Happy Birthday By the Forces of Gravity!

My cartoon/poetry memoir came out a year ago today! It’s been such an amazing year, for the book, for my own creative life. This spring I’ve been on sabbatical from my professor job at Arizona State University where I’ve been teaching landscape architecture for the past twenty-five years. I’ve spent this time away obsessed with hybridity, especially the mingling of drawings and words. And last week-end I made a pilgrimage to Los Angeles to attend a one-day workshop with Lynda Barry, a goddess of making words and images one thing again, as it is for four-year-olds. I’m working on a book on drawing for writers, a craft book made to carry in your pocket to help let drawing become part of your writing life. I’ve also been writing the Books with Pictures column for DIY MFA.

By the Forces of Gravity Book Cover

Basically, everything words and drawings as storytelling.

I’ve been drawing and writing my whole life, but By the Forces of Gravity becoming a book still feels like a major milestone in my pursuit of creating a life like a monk in a scriptorium, except with kids, a partner and a houseful of dogs and cats. A monk with benefits and no pestilence. Paradise.

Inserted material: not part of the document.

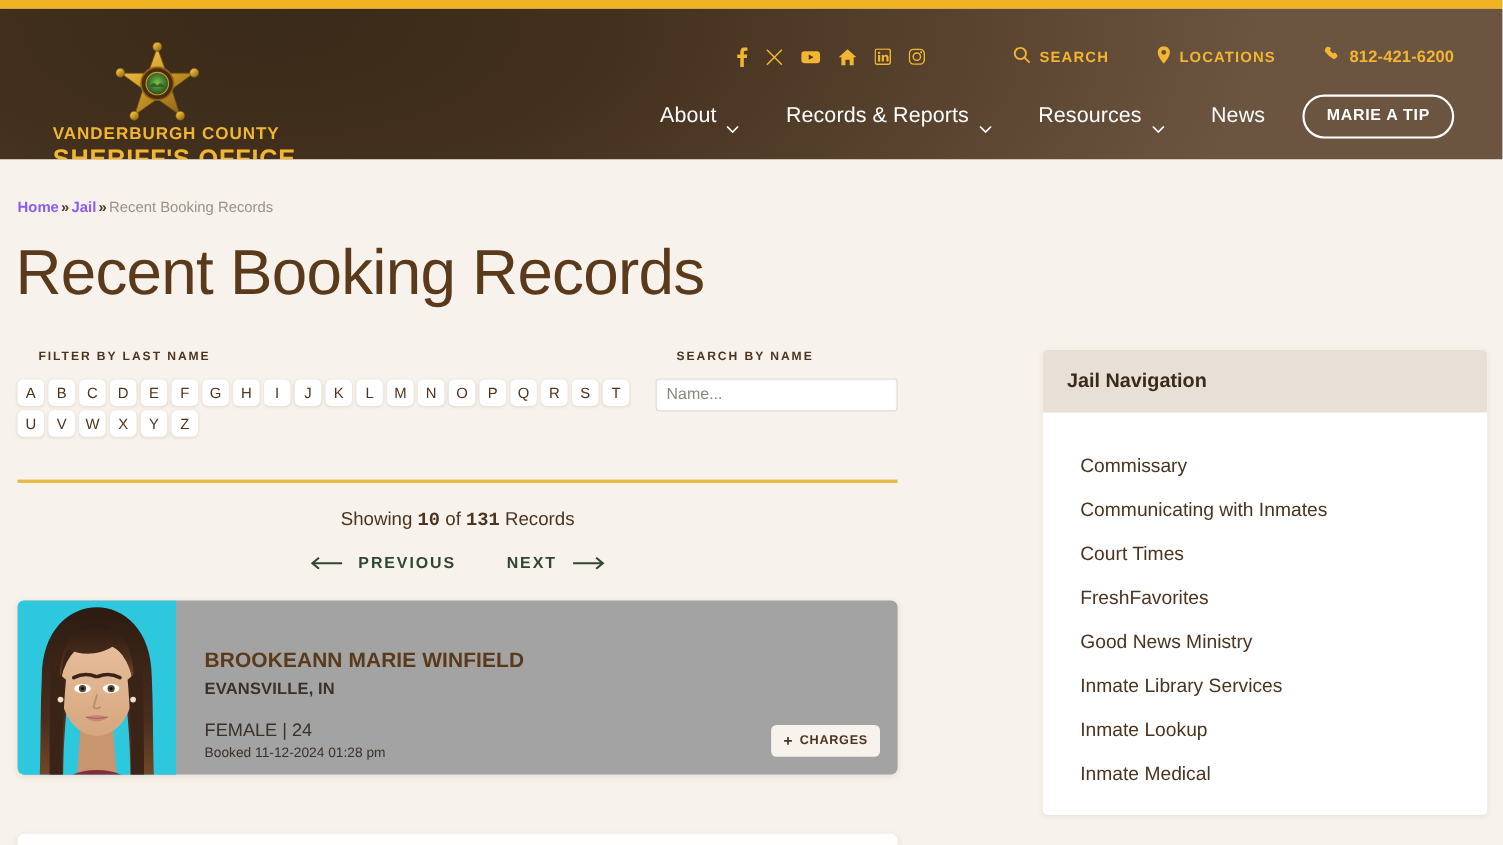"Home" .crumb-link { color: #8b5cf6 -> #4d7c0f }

From The Book of Beasts, a Medieval Bestiary translated by TH White, a book I just finished reading, in which I learned that sea urchins can foretell the future and monkeys get depressed under a full moon.

So, happy birthday to my sweet book! Despite it’s super sad storyline, it was such a joy to cast it into the cosmos last year and to see it every morning on my bedroom bookshelf (because, of course, I have a bedroom bookshelf). It’s liberating too to have finally told a story I carried for forty years, and now have room for others. More on that later.

Self-portrait: me as Batman, with pens on my superhero belt, drawn in the most awesome Lynda Barry Writing & Drawing the Unthinkable Workshop.